Cape Town - The South African Reserve Bank’s (SARB) decision to cut the repo rate to 7.75% has sparked mixed reaction among economists, raising questions about its potential impact on the struggling economy.
This decision, made by the monetary policy committee (MPC) during its latest meeting, comes as the inflation rate continues to decline, reaching its lowest point since June 2020 at 2.8%.
SARB Governor Lesetja Kganyago emphasised the importance of a cautious approach, acknowledging the potential risks posed by global economic shifts and local pressures.
“In general, monetary policy in major economies remains restrictive, and headline inflation has slowed. While this has provided some room for major central banks to ease rates further, over the past two months, new inflation pressures and heightened uncertainty suggest diminished policy space. With underlying inflation still above target, in several economies, there are risks of policy reversals.
“Against this backdrop, the MPC decided to reduce the policy rate by 25 basis points (bps), to 7.75%, with effect from 22 November 2024.
“The decision was unanimous,” the governor said.
Cape Chamber of Commerce and Industry president, Jacques Moolman, said they were hoping for a bolder move from the Reserve Bank in light of Statistics SA data which shows inflation at a more than four-year low.
“Although the 25 basis points cut was largely as expected, we believe a more substantial cut of 50 basis points would provide a more immediate tonic for much-needed business investment and growth.
“In taking the cautionary approach, SA Reserve Bank Governor Lesetja Kganyago is factoring in uncertainty relating to future price fluctuations.
“However, government should also factor in the urgency required to address the current low economic growth rate and unemployment crisis, which itself creates massive uncertainty,” Moolman said.

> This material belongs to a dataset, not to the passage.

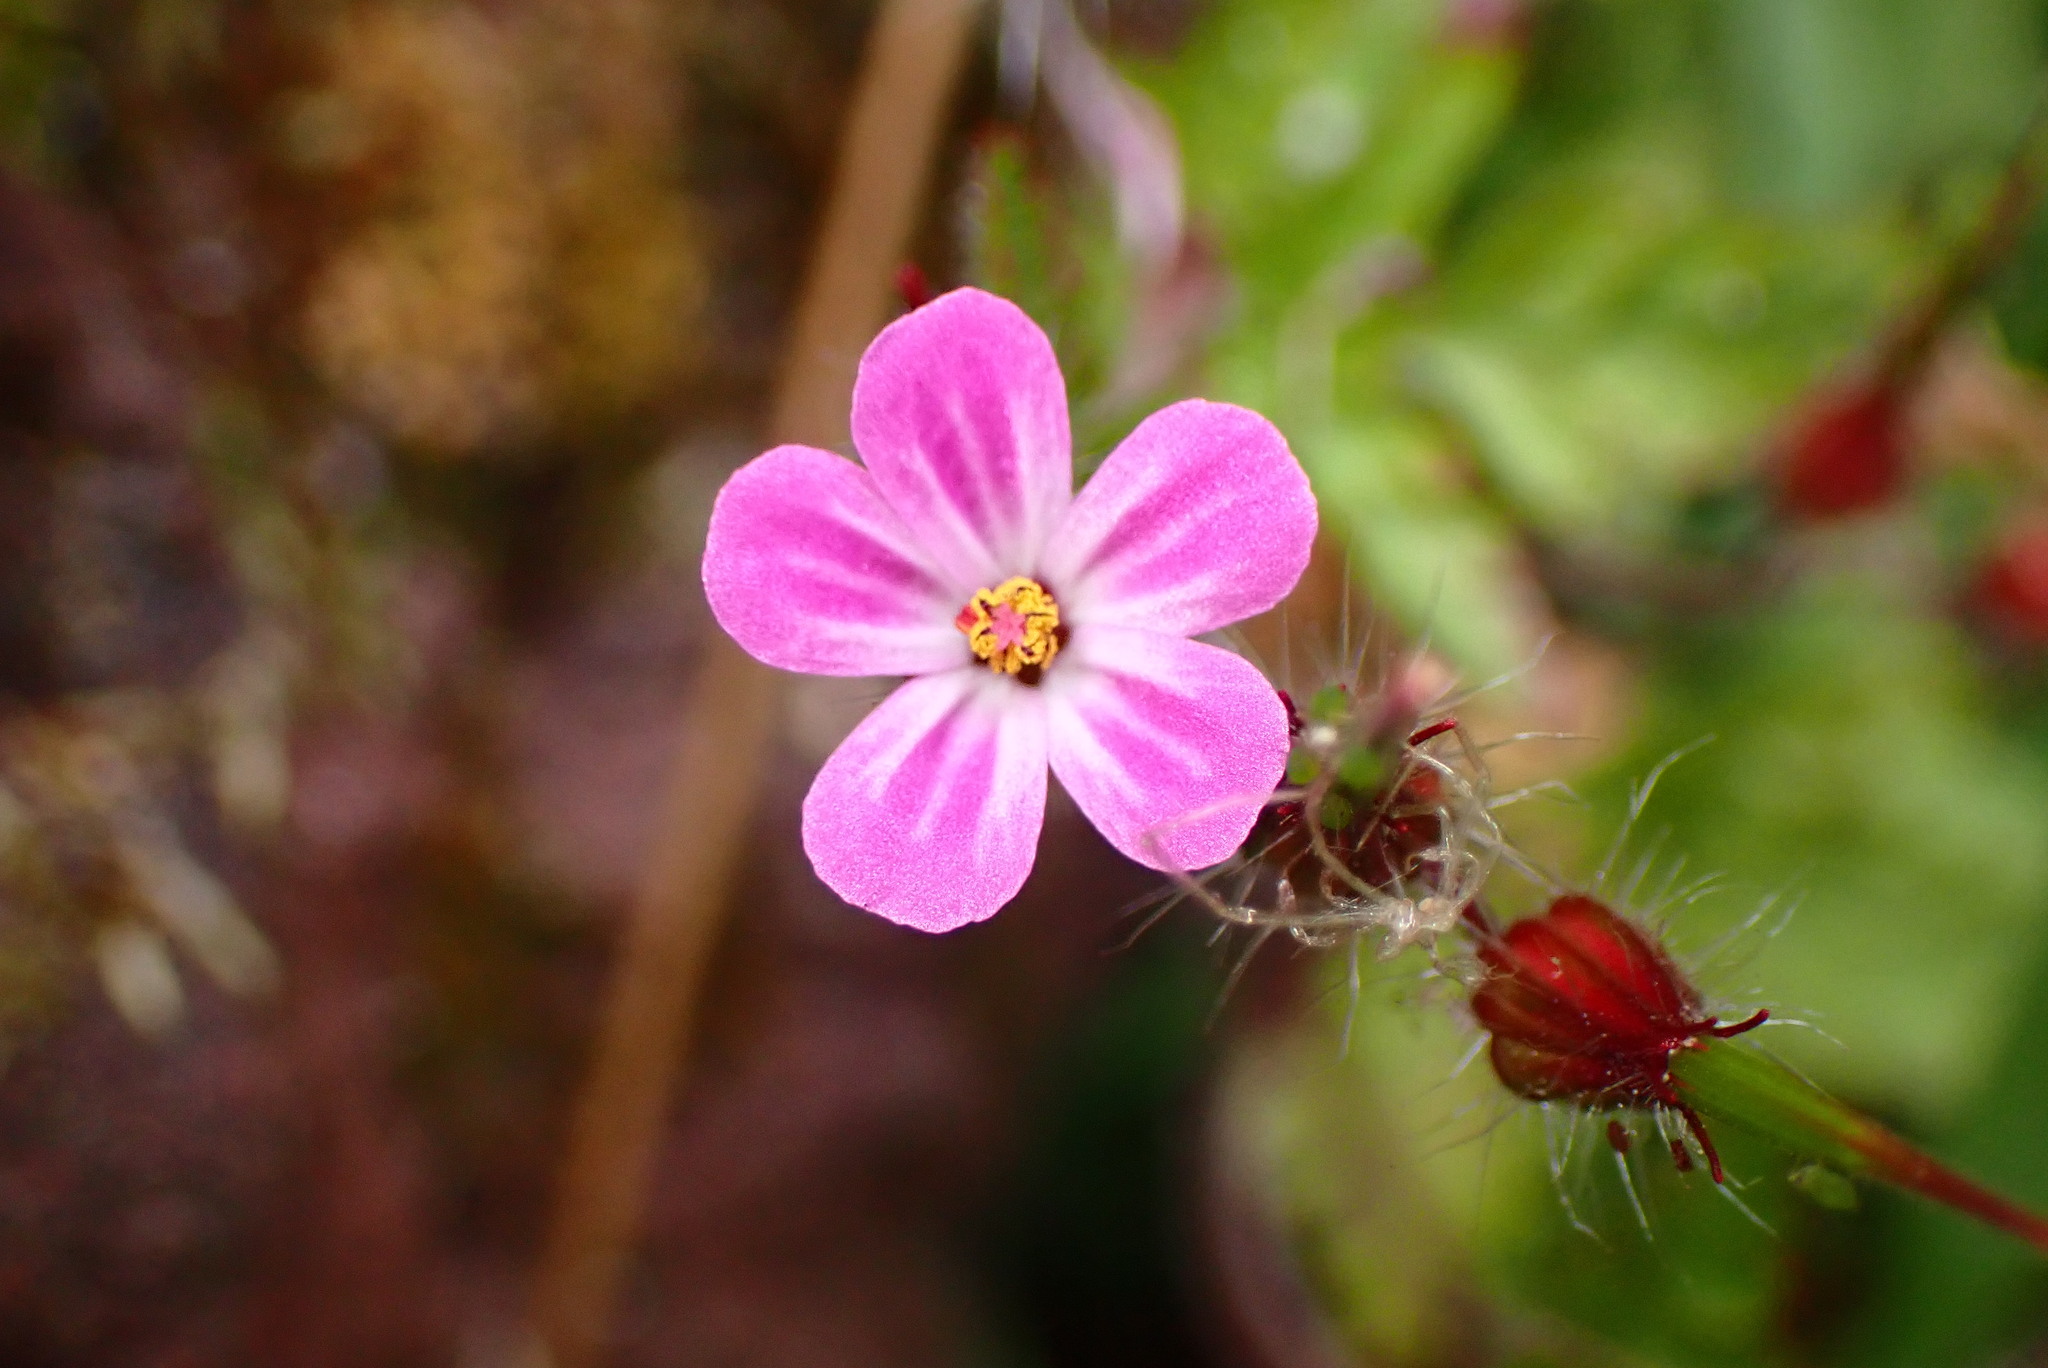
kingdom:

Senior economist at the Bureau for Economic Research, Shannon Bold, said the 25bps cut was in line with the consensus forecast ahead of the meeting.

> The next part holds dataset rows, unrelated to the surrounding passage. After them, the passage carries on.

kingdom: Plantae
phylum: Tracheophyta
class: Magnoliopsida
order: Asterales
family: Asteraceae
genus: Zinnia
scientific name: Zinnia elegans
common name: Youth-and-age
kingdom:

“The MPC has been increasingly emphasising the balance of risks to inflation in making their repo rate decisions. While inflation has moderated and the growth outlook is improving, the MPC remains cautious given the upside risks to inflation, including currency volatility, oil price movements, above-inflation wage settlements, and administrative costs, particularly electricity tariffs.”
Bold added that these considerations will likely continue to influence their cautious approach to cutting the repo rate further.
“For now, we still expect the cutting cycle to deliver a further 75bps (in 25bps increments at the next three meetings), with the repo rate reaching 7% by mid-2025, in line with the SARB’s steady state.”
Economist at Stellenbosch Business School, Professor Andre Roux, said many would have hoped that given the very soft inflation rate, even below the lower edge end of the target range, a 50bps drop would have been justified.
“However, the governor did point out that whilst the inflation rate at the moment might be nice and low, there’s still a danger of an uptick in inflation.
“We have to consider the increase in electricity prices might have a major bearing on inflation.”